Tippett and Hannah are the only two career Patriots in Canton, as the others spent parts of their all-time careers with other franchises.

A third-round pick of New England’s in 2006, Bruschi is the only candidate who could join Tippett and Hannah in that capacity. He totaled 675 tackles, 30.5 sacks and 17 forced fumbles over a 13-year career in Foxborough. Bruschi was a member of three Super Bowl championships in 2001, 2003 and 2004, as were Law, McGinest and Seymour.

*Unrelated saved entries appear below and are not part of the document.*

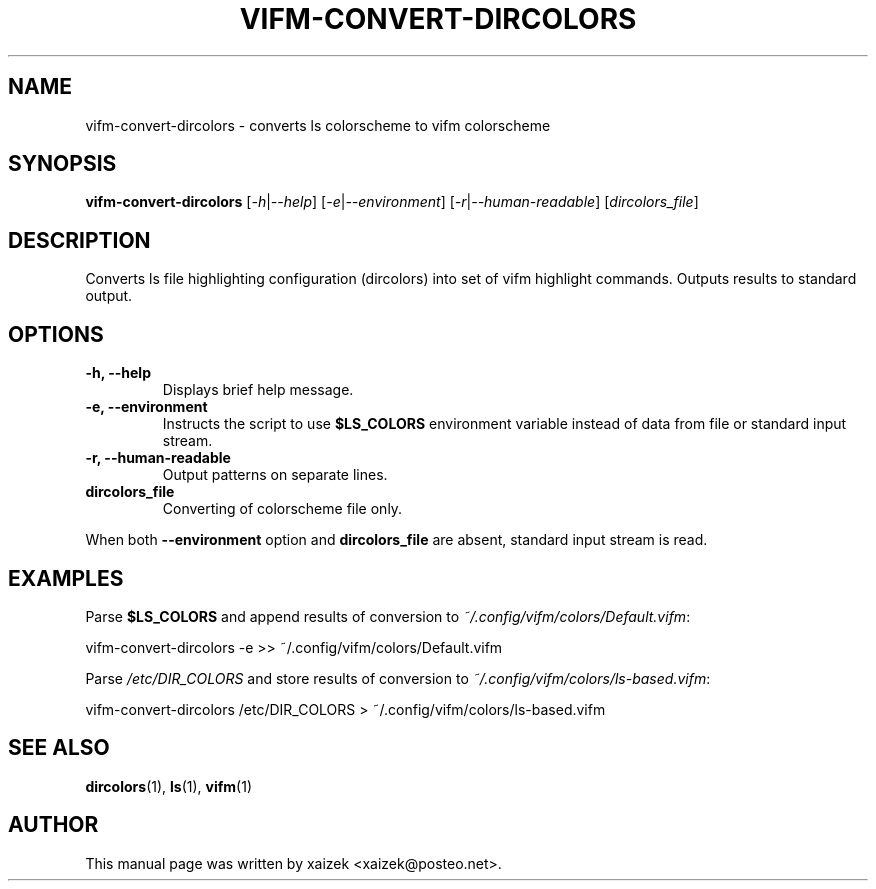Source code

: .TH VIFM\-CONVERT\-DIRCOLORS 1 "17 March 2023" "vifm 0.13-beta"
.\" ---------------------------------------------------------------------------
.SH "NAME"
.\" ---------------------------------------------------------------------------
vifm\-convert\-dircolors \- converts ls colorscheme to vifm colorscheme
.\" ---------------------------------------------------------------------------
.SH "SYNOPSIS"
.\" ---------------------------------------------------------------------------
\fBvifm\-convert\-dircolors\fR [\fI\-h\fR|\fI\-\-help\fR]
[\fI\-e\fR|\fI\-\-environment\fR] [\fI-r\fR|\fI--human-readable\fR]
[\fIdircolors_file\fR]
.\" ---------------------------------------------------------------------------
.SH "DESCRIPTION"
.\" ---------------------------------------------------------------------------
Converts ls file highlighting configuration (dircolors) into set of vifm
highlight commands.  Outputs results to standard output.
.\" ---------------------------------------------------------------------------
.SH "OPTIONS"
.\" ---------------------------------------------------------------------------
.TP
.BI "\-h, \-\-help"
Displays brief help message.
.TP
.BI "\-e, \-\-environment"
Instructs the script to use \fB$LS_COLORS\fR environment variable instead of
data from file or standard input stream.
.TP
.BI "\-r, \-\-human\-readable"
Output patterns on separate lines.
.TP
.BI dircolors_file
Converting of colorscheme file only.
.LP
When both \fB\-\-environment\fR option and \fBdircolors_file\fR are absent,
standard input stream is read.
.\" ---------------------------------------------------------------------------
.SH "EXAMPLES"
.\" ---------------------------------------------------------------------------
Parse \fB$LS_COLORS\fR and append results of conversion to
\fI~/.config/vifm/colors/Default.vifm\fR:

.EX
.B
    vifm\-convert\-dircolors \-e >> ~/.config/vifm/colors/Default.vifm
.EE

Parse \fI/etc/DIR_COLORS\fR and store results of conversion to
\fI~/.config/vifm/colors/ls\-based.vifm\fR:

.EX
.B
    vifm\-convert\-dircolors /etc/DIR_COLORS > ~/.config/vifm/colors/ls\-based.vifm
.EE
.\" ---------------------------------------------------------------------------
.SH "SEE ALSO"
.\" ---------------------------------------------------------------------------
.BR dircolors (1),
.BR ls (1),
.BR vifm (1)
.\" ---------------------------------------------------------------------------
.SH "AUTHOR"
.\" ---------------------------------------------------------------------------
This manual page was written by xaizek <xaizek@posteo.net>.
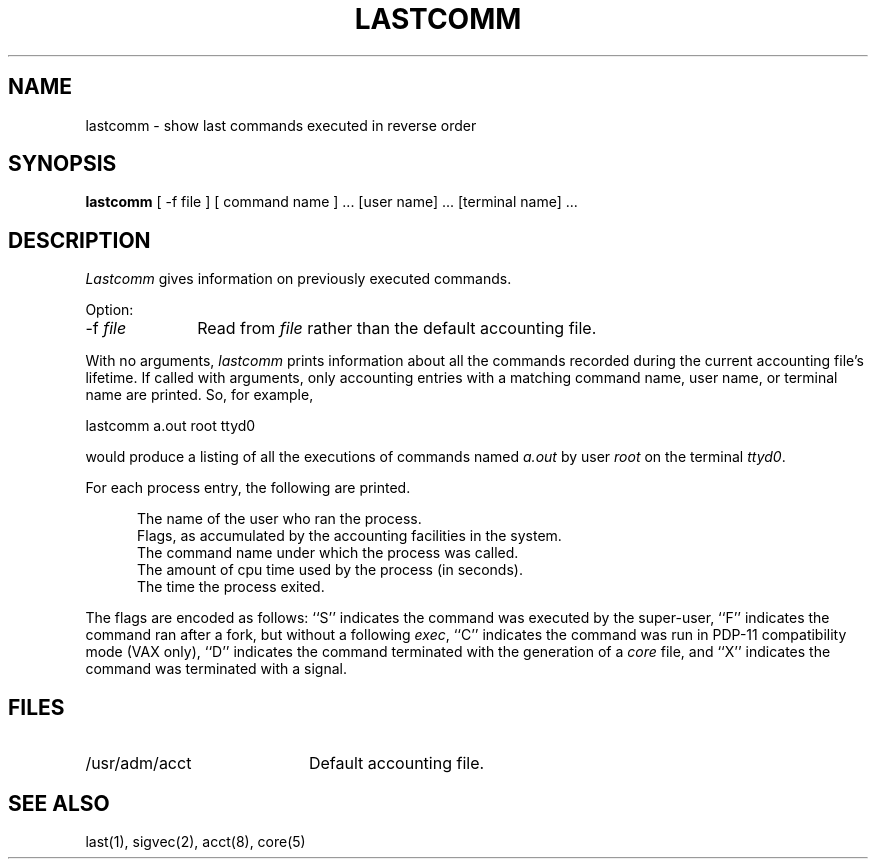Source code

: .\" Copyright (c) 1980 Regents of the University of California.
.\" All rights reserved.  The Berkeley software License Agreement
.\" specifies the terms and conditions for redistribution.
.\"
.\"	@(#)lastcomm.1	6.2.1 (2.11BSD) 2/3/05
.\"
.TH LASTCOMM 1 "February 3, 1995"
.UC 4
.SH NAME
lastcomm \- show last commands executed in reverse order
.SH SYNOPSIS
.B lastcomm
[ -f file ] [ command name ] ... [user name] ... [terminal name] ...
.SH DESCRIPTION
.I Lastcomm
gives information on previously executed commands.
.sp
Option:
.sp
.TP 10
\-f \fIfile\fP
Read from \fIfile\fP rather than the default accounting file.
.PP
With no arguments,
.I lastcomm
prints information about all the commands recorded
during the current accounting file's lifetime.
If called with arguments, only accounting entries with a
matching command
name, user name, or terminal name are printed.
So, for example,
.sp
.ti +0.5i
lastcomm a.out root ttyd0
.sp
would produce a listing of all the
executions of commands named
.I a.out
by user
.I root
on the terminal
.IR ttyd0 .
.PP
For each process entry, the following are printed.
.sp
.in +0.5i
The name of the user who ran the process.
.br
Flags, as accumulated by the accounting facilities in the system.
.br
The command name under which the process was called.
.br
The amount of cpu time used by the process (in seconds).
.br
The time the process exited.
.in -0.5i
.PP
The flags are encoded as follows: ``S'' indicates the command was
executed by the super-user, ``F'' indicates the command ran after
a fork, but without a following 
.IR exec ,
``C'' indicates the command was run in PDP-11 compatibility mode
(VAX only),
``D'' indicates the command terminated with the generation of a
.I core
file, and ``X'' indicates the command was terminated with a signal.
.SH FILES
.TP 20
/usr/adm/acct
Default accounting file.
.SH "SEE ALSO"
last(1),
sigvec(2),
acct(8),
core(5)
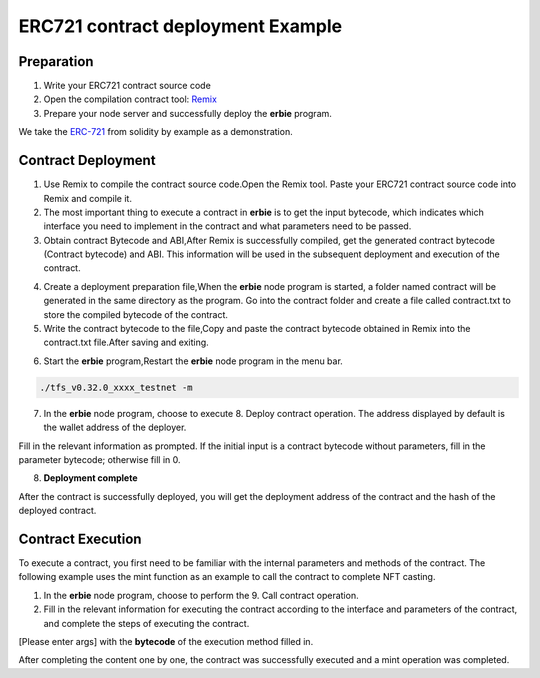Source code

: ERC721 contract deployment Example
========================================

Preparation
---------------

1. Write your ERC721 contract source code
2. Open the compilation contract tool: `Remix <https://remix.ethereum.org>`_
3. Prepare your node server and successfully deploy the **erbie** program.

We take the `ERC-721 <https://solidity-by-example.org/app/erc721/>`_ from solidity by example as a demonstration.

Contract Deployment
-------------------------

1. Use Remix to compile the contract source code.Open the Remix tool. Paste your ERC721 contract source code into Remix and compile it.

2. The most important thing to execute a contract in **erbie** is to get the input bytecode, which indicates which interface you need to implement in the contract and what parameters need to be passed.

3. Obtain contract Bytecode and ABI,After Remix is successfully compiled, get the generated contract bytecode (Contract bytecode) and ABI. This information will be used in the subsequent deployment and execution of the contract.

.. image:: erc721-1.png

4. Create a deployment preparation file,When the **erbie** node program is started, a folder named contract will be generated in the same directory as the program. Go into the contract folder and create a file called contract.txt to store the compiled bytecode of the contract.

5. Write the contract bytecode to the file,Copy and paste the contract bytecode obtained in Remix into the contract.txt file.After saving and exiting.

.. image:: erc721-2.png

6. Start the **erbie** program,Restart the **erbie** node program in the menu bar.

.. code-block:: go

 ./tfs_v0.32.0_xxxx_testnet -m

7. In the **erbie** node program, choose to execute 8. Deploy contract operation. The address displayed by default is the wallet address of the deployer.

Fill in the relevant information as prompted. If the initial input is a contract bytecode without parameters, fill in the parameter bytecode; otherwise fill in 0.

8. **Deployment complete**

After the contract is successfully deployed, you will get the deployment address of the contract and the hash of the deployed contract.

Contract Execution
--------------------

To execute a contract, you first need to be familiar with the internal parameters and methods of the contract. The following example uses the mint function as an example to call the contract to complete NFT casting.

1. In the **erbie** node program, choose to perform the 9. Call contract operation.

2. Fill in the relevant information for executing the contract according to the interface and parameters of the contract, and complete the steps of executing the contract.

.. image:: erc721-3.png

[Please enter args] with the **bytecode** of the execution method filled in.

After completing the content one by one, the contract was successfully executed and a mint operation was completed.
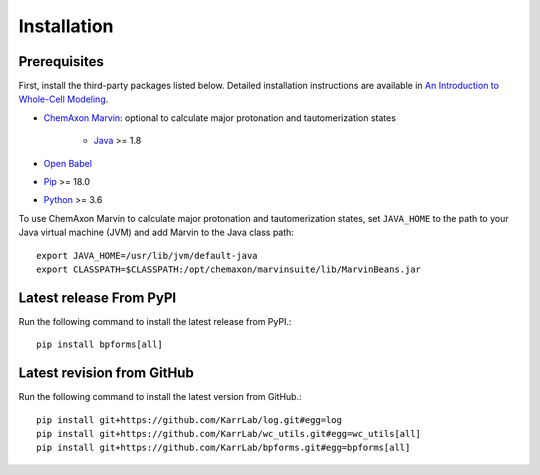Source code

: Installation
============

Prerequisites
--------------------------

First, install the third-party packages listed below. Detailed installation instructions are available in `An Introduction to Whole-Cell Modeling <http://docs.karrlab.org/intro_to_wc_modeling/master/0.0.1/installation.html>`_.

* `ChemAxon Marvin <https://chemaxon.com/products/marvin>`_: optional to calculate major protonation and tautomerization states

    * `Java <https://www.java.com>`_ >= 1.8

* `Open Babel <http://openbabel.org>`_
* `Pip <https://pip.pypa.io>`_ >= 18.0
* `Python <https://www.python.org>`_ >= 3.6

To use ChemAxon Marvin to calculate major protonation and tautomerization states, set ``JAVA_HOME`` to the path to your Java virtual machine (JVM) and add Marvin to the Java class path::

   export JAVA_HOME=/usr/lib/jvm/default-java
   export CLASSPATH=$CLASSPATH:/opt/chemaxon/marvinsuite/lib/MarvinBeans.jar

Latest release From PyPI
---------------------------
Run the following command to install the latest release from PyPI.::

    pip install bpforms[all]

Latest revision from GitHub
---------------------------
Run the following command to install the latest version from GitHub.::

    pip install git+https://github.com/KarrLab/log.git#egg=log
    pip install git+https://github.com/KarrLab/wc_utils.git#egg=wc_utils[all]
    pip install git+https://github.com/KarrLab/bpforms.git#egg=bpforms[all]
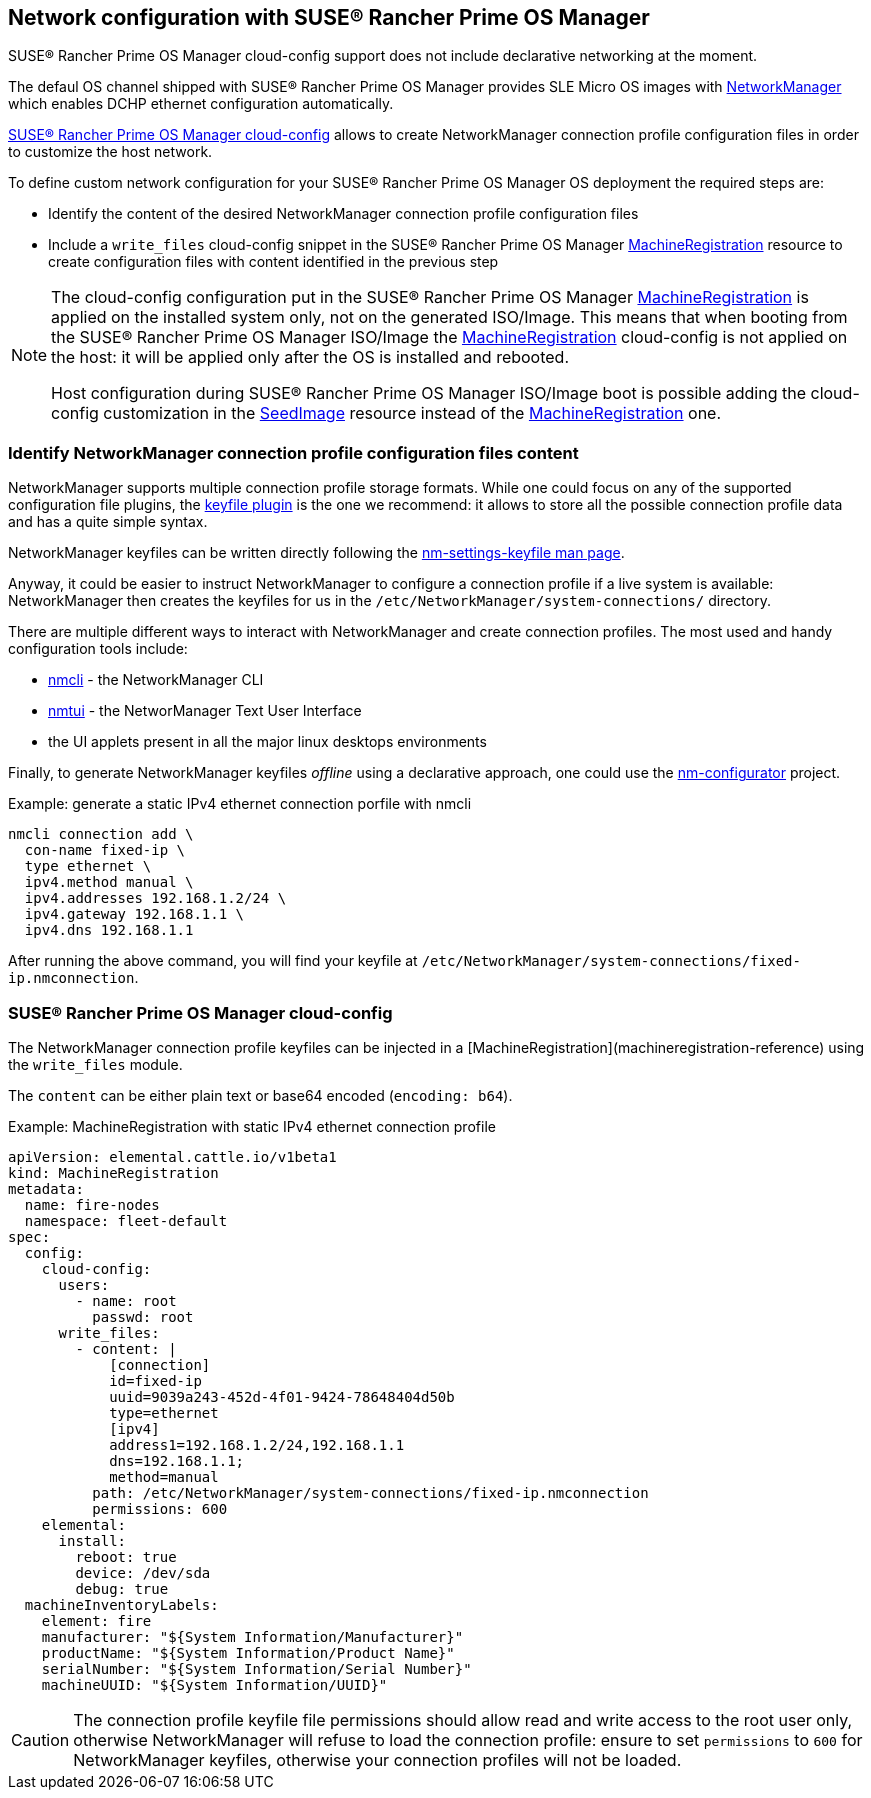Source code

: == Network configuration with SUSE® Rancher Prime OS Manager

SUSE® Rancher Prime OS Manager cloud-config support does not include declarative networking at the moment.

The defaul OS channel shipped with SUSE® Rancher Prime OS Manager provides SLE Micro OS images with https://networkmanager.dev[NetworkManager] which enables DCHP ethernet configuration automatically.

link:cloud-config-reference[SUSE® Rancher Prime OS Manager cloud-config] allows to create NetworkManager connection profile configuration files in order to customize the host network.

To define custom network configuration for your SUSE® Rancher Prime OS Manager OS deployment the required steps are:

* Identify the content of the desired NetworkManager connection profile configuration files
* Include a `write_files` cloud-config snippet in the SUSE® Rancher Prime OS Manager link:machineregistration-reference[MachineRegistration] resource to create configuration files with content identified in the previous step

[NOTE]
====
The cloud-config configuration put in the SUSE® Rancher Prime OS Manager link:machineregistration-reference[MachineRegistration] is applied on the installed system only, not on the generated ISO/Image.
This means that when booting from the SUSE® Rancher Prime OS Manager ISO/Image the link:machineregistration-reference[MachineRegistration] cloud-config is not applied on the host: it will be applied only after the OS is installed and rebooted.

Host configuration during SUSE® Rancher Prime OS Manager ISO/Image boot is possible adding the cloud-config customization in the link:seedimage-reference[SeedImage] resource instead of the link:machineregistration-reference[MachineRegistration] one.
====

=== Identify NetworkManager connection profile configuration files content

NetworkManager supports multiple connection profile storage formats.
While one could focus on any of the supported configuration file plugins, the https://networkmanager.dev/docs/api/latest/nm-settings-keyfile.html[keyfile plugin] is the one we recommend: it allows to store all the possible connection profile data and has a quite simple syntax.

NetworkManager keyfiles can be written directly following the https://networkmanager.dev/docs/api/latest/nm-settings-keyfile.html[nm-settings-keyfile man page].

Anyway, it could be easier to instruct NetworkManager to configure a connection profile if a live system is available: NetworkManager then creates the keyfiles for us in the `/etc/NetworkManager/system-connections/` directory.

There are multiple different ways to interact with NetworkManager and create connection profiles. The most used and handy configuration tools include:

* https://networkmanager.dev/docs/api/latest/nmcli.html[nmcli] - the NetworkManager CLI
* https://networkmanager.dev/docs/api/latest/nmtui.html[nmtui] - the NetworManager Text User Interface
* the UI applets present in all the major linux desktops environments

Finally, to generate NetworkManager keyfiles _offline_ using a declarative approach, one could use the https://github.com/suse-edge/nm-configurator[nm-configurator] project.

.Example: generate a static IPv4 ethernet connection porfile with nmcli
[,shell]
----
nmcli connection add \
  con-name fixed-ip \
  type ethernet \
  ipv4.method manual \
  ipv4.addresses 192.168.1.2/24 \
  ipv4.gateway 192.168.1.1 \
  ipv4.dns 192.168.1.1
----

After running the above command, you will find your keyfile at
`/etc/NetworkManager/system-connections/fixed-ip.nmconnection`.

### SUSE® Rancher Prime OS Manager cloud-config

The NetworkManager connection profile keyfiles can be injected in a [MachineRegistration](machineregistration-reference) using the `write_files` module.

The `content` can be either plain text or base64 encoded (`encoding: b64`).

.Example: MachineRegistration with static IPv4 ethernet connection profile
[,yaml]
----
apiVersion: elemental.cattle.io/v1beta1
kind: MachineRegistration
metadata:
  name: fire-nodes
  namespace: fleet-default
spec:
  config:
    cloud-config:
      users:
        - name: root
          passwd: root
      write_files:
        - content: |
            [connection]
            id=fixed-ip
            uuid=9039a243-452d-4f01-9424-78648404d50b
            type=ethernet
            [ipv4]
            address1=192.168.1.2/24,192.168.1.1
            dns=192.168.1.1;
            method=manual
          path: /etc/NetworkManager/system-connections/fixed-ip.nmconnection
          permissions: 600
    elemental:
      install:
        reboot: true
        device: /dev/sda
        debug: true
  machineInventoryLabels:
    element: fire
    manufacturer: "${System Information/Manufacturer}"
    productName: "${System Information/Product Name}"
    serialNumber: "${System Information/Serial Number}"
    machineUUID: "${System Information/UUID}"
----

[CAUTION]
====
The connection profile keyfile file permissions should allow read and write access to the root user only, otherwise NetworkManager will refuse to load the connection profile: ensure to set `permissions` to `600` for NetworkManager keyfiles, otherwise your connection profiles will not be loaded.
====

Harrison won titles with the team in 2003 and 2004. Dillon led New England in rushing during its ’04 Super Bowl run.

From a statistical standpoint, Law is the most likely of the eight to reach Canton. A five-time Pro Bowler and two-time All-Pro, Law had 53 interceptions over his career, tied for 24th-most in NFL history with Deion Sanders. That figure ranks ahead of current Hall of Famers Brian Dawkins, Ken Houston and former Patriot Mike Haynes.

After Law, Harrison (two-time All-Pro and two-time Pro Bowler) and John Lynch should receive the most consideration. Lynch never played a regular-season game in New England, but finished his 15-year career with the team during the 2008 preseason. Taylor played in 13 games for the Patriots over the 2006 and 2007 seasons.